La scarsa partecipazione
Finora il mondo cooperativo ha fornito meno di 90 profili di società, con tutti i dati tecnici necessari, di cui circa 80 messi a disposizione dal mondo delle associate a Lega Coop. Troppo pochi, visto che per avere una qualche utilità bisognerebbe arrivare a “schedare” almeno 500 realtà, considerando che sul territorio milanese ce ne sono un migliaio.
Inoltre c’è anche un problema tecnico: la piattaforma del Politecnico di Milano è in questo momento ferma, come emerso nell’ultimo incontro di metà gennaio. Deve essere implementata, o comunque in questo momento non è in grado di elaborare il materiale.

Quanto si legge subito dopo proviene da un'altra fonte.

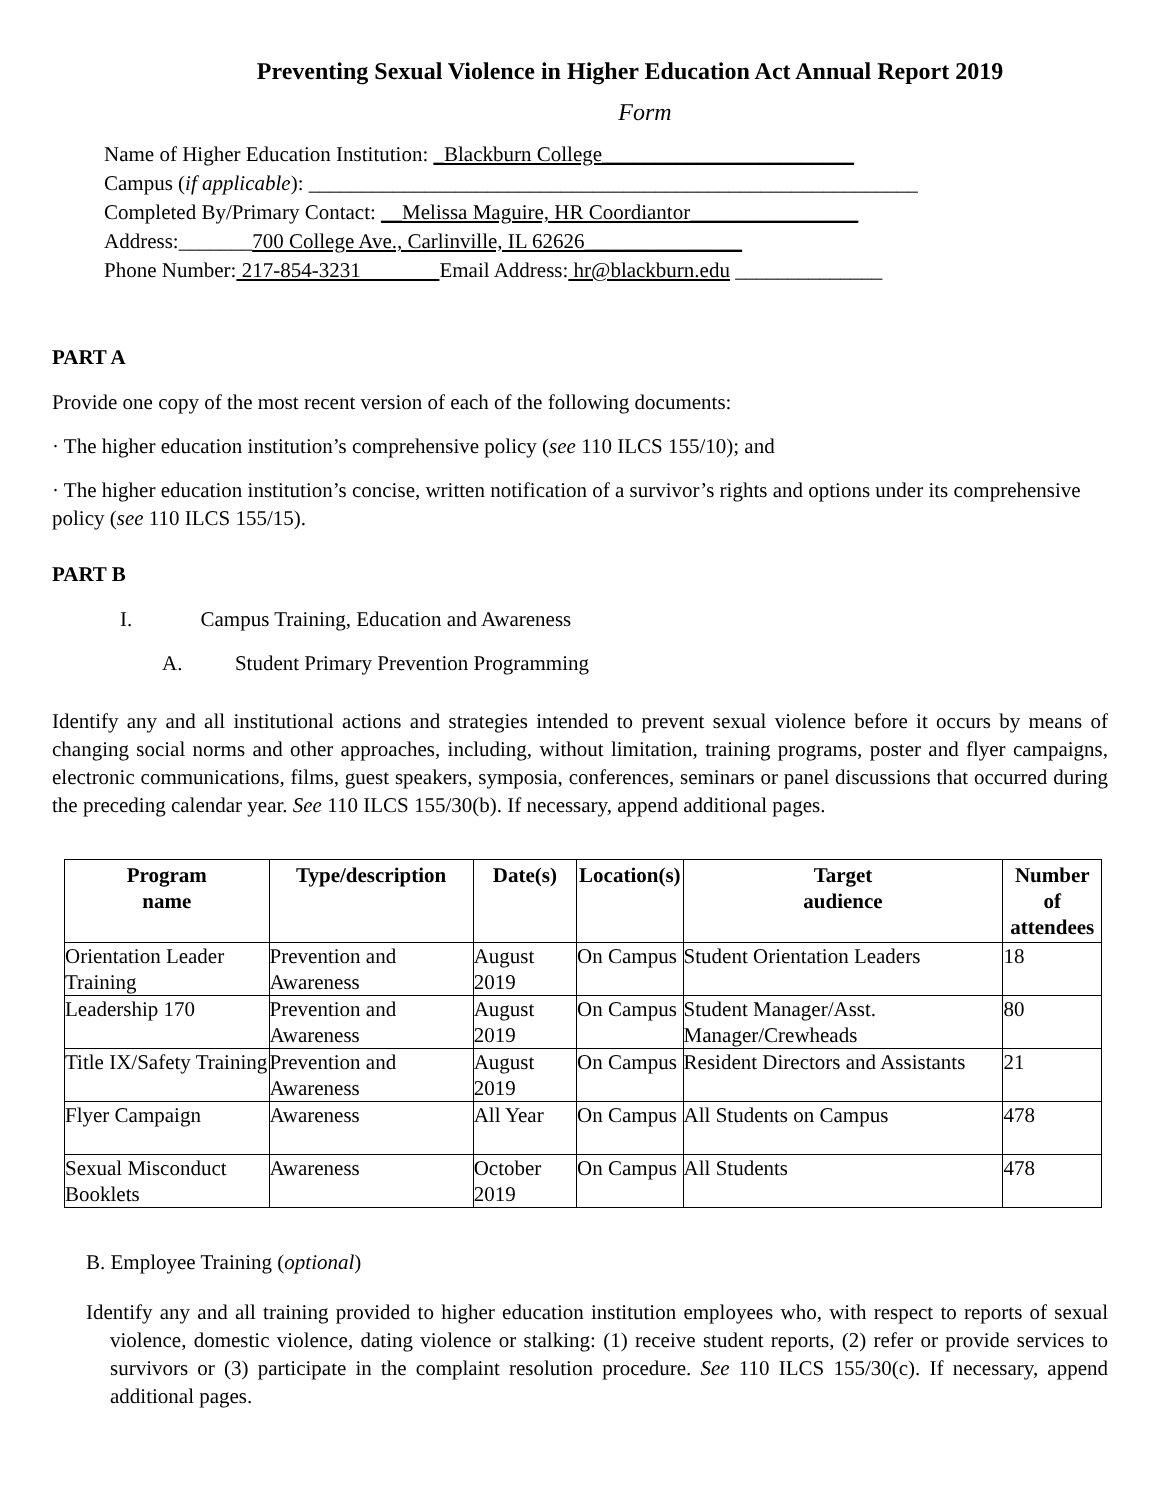Preventing Sexual Violence in Higher Education Act Annual Report 2019
Form
Name of Higher Education Institution: _Blackburn College________________________
Campus (if applicable): __________________________________________________________
Completed By/Primary Contact: __Melissa Maguire, HR Coordiantor________________
Address:_______700 College Ave., Carlinville, IL 62626_______________
Phone Number: 217-854-3231 Email Address: hr@blackburn.edu ______________
PART A
Provide one copy of the most recent version of each of the following documents:
· The higher education institution’s comprehensive policy (see 110 ILCS 155/10); and
· The higher education institution’s concise, written notification of a survivor’s rights and options under its comprehensive policy (see 110 ILCS 155/15).
PART B
I. Campus Training, Education and Awareness
A. Student Primary Prevention Programming
Identify any and all institutional actions and strategies intended to prevent sexual violence before it occurs by means of changing social norms and other approaches, including, without limitation, training programs, poster and flyer campaigns, electronic communications, films, guest speakers, symposia, conferences, seminars or panel discussions that occurred during the preceding calendar year. See 110 ILCS 155/30(b). If necessary, append additional pages.
| Program name | Type/description | Date(s) | Location(s) | Target audience | Number of attendees |
| --- | --- | --- | --- | --- | --- |
| Orientation Leader Training | Prevention and Awareness | August 2019 | On Campus | Student Orientation Leaders | 18 |
| Leadership 170 | Prevention and Awareness | August 2019 | On Campus | Student Manager/Asst. Manager/Crewheads | 80 |
| Title IX/Safety Training | Prevention and Awareness | August 2019 | On Campus | Resident Directors and Assistants | 21 |
| Flyer Campaign | Awareness | All Year | On Campus | All Students on Campus | 478 |
| Sexual Misconduct Booklets | Awareness | October 2019 | On Campus | All Students | 478 |
B. Employee Training (optional)
Identify any and all training provided to higher education institution employees who, with respect to reports of sexual violence, domestic violence, dating violence or stalking: (1) receive student reports, (2) refer or provide services to survivors or (3) participate in the complaint resolution procedure. See 110 ILCS 155/30(c). If necessary, append additional pages.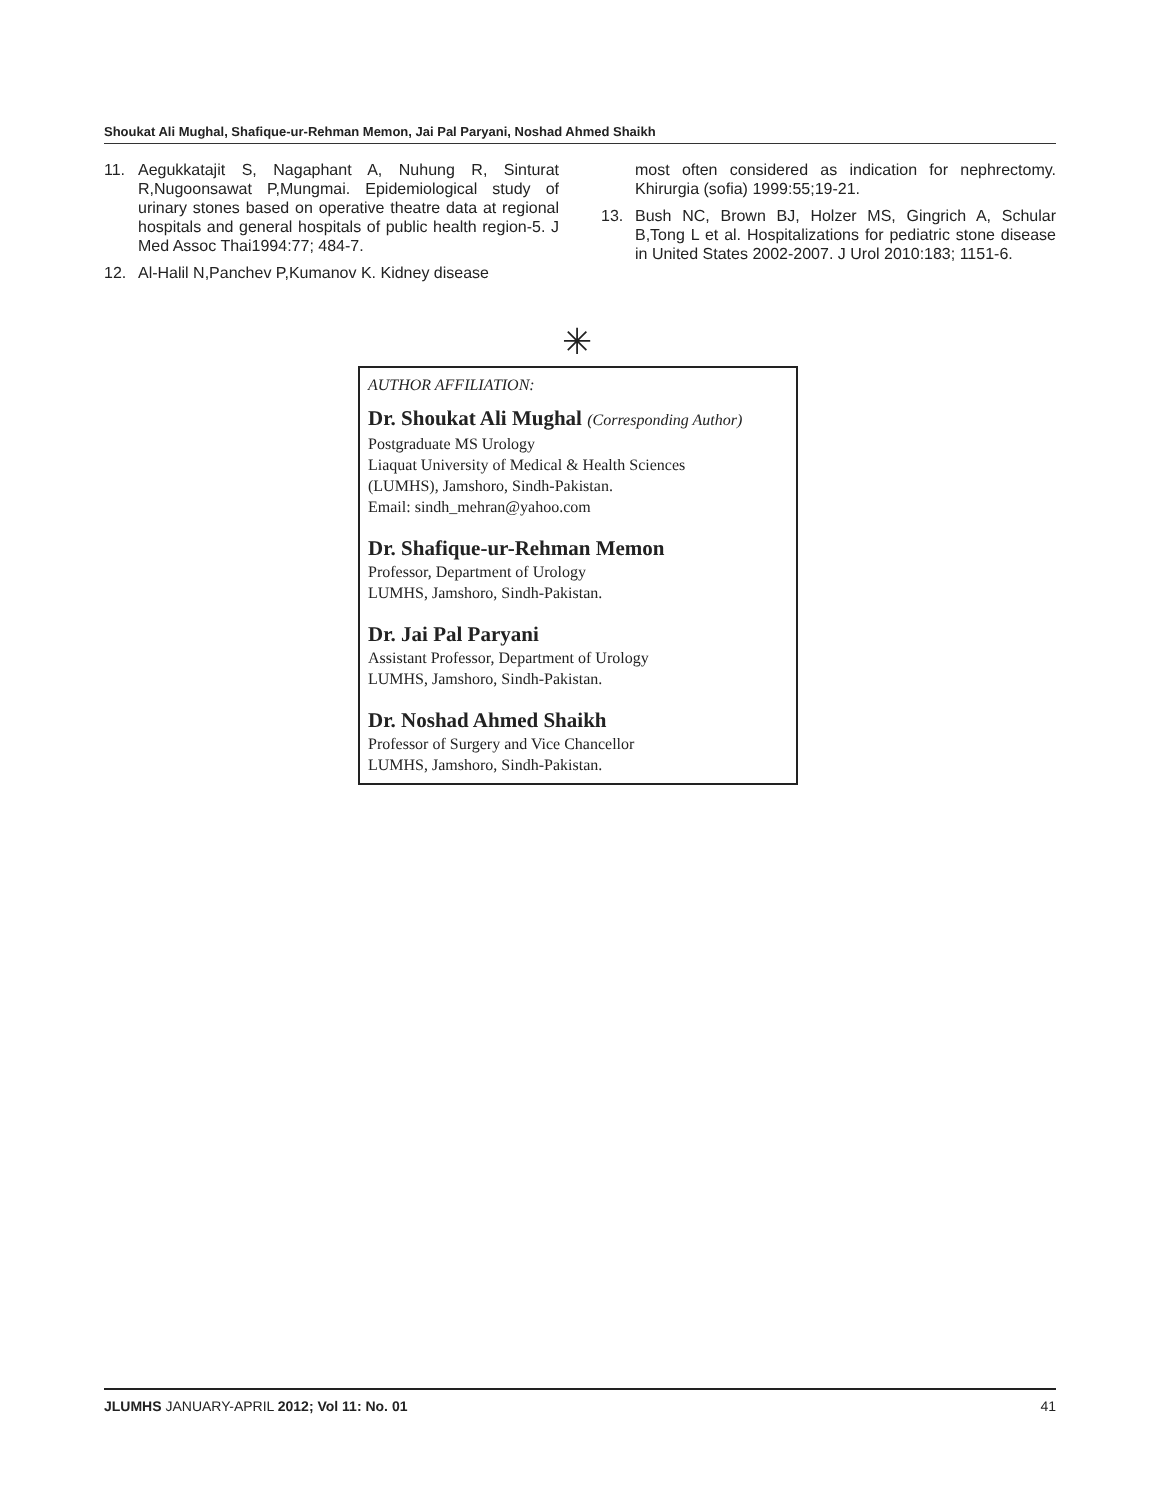Shoukat Ali Mughal, Shafique-ur-Rehman Memon, Jai Pal Paryani, Noshad Ahmed Shaikh
11. Aegukkatajit S, Nagaphant A, Nuhung R, Sinturat R,Nugoonsawat P,Mungmai. Epidemiological study of urinary stones based on operative theatre data at regional hospitals and general hospitals of public health region-5. J Med Assoc Thai1994:77; 484-7.
12. Al-Halil N,Panchev P,Kumanov K. Kidney disease
most often considered as indication for nephrectomy. Khirurgia (sofia) 1999:55;19-21.
13. Bush NC, Brown BJ, Holzer MS, Gingrich A, Schular B,Tong L et al. Hospitalizations for pediatric stone disease in United States 2002-2007. J Urol 2010:183; 1151-6.
✳
AUTHOR AFFILIATION:
Dr. Shoukat Ali Mughal (Corresponding Author)
Postgraduate MS Urology
Liaquat University of Medical & Health Sciences
(LUMHS), Jamshoro, Sindh-Pakistan.
Email: sindh_mehran@yahoo.com
Dr. Shafique-ur-Rehman Memon
Professor, Department of Urology
LUMHS, Jamshoro, Sindh-Pakistan.
Dr. Jai Pal Paryani
Assistant Professor, Department of Urology
LUMHS, Jamshoro, Sindh-Pakistan.
Dr. Noshad Ahmed Shaikh
Professor of Surgery and Vice Chancellor
LUMHS, Jamshoro, Sindh-Pakistan.
JLUMHS JANUARY-APRIL 2012; Vol 11: No. 01 41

Il settore della logistica è centrale nell’economia italiana e la Lombardia è al primo posto tra le regioni d’elezione del settore, con un indotto di 35 miliardi di euro (2% del Pil del Paese), 28.718 imprese, 232.375 addetti e 400 milioni di merci movimentate. Si tratta di un settore importante quanto scivoloso: tante le inchieste che hanno messo a nudo un contestesto caratterizzato da frequenti episodi di evasioen fiscale e caporalato.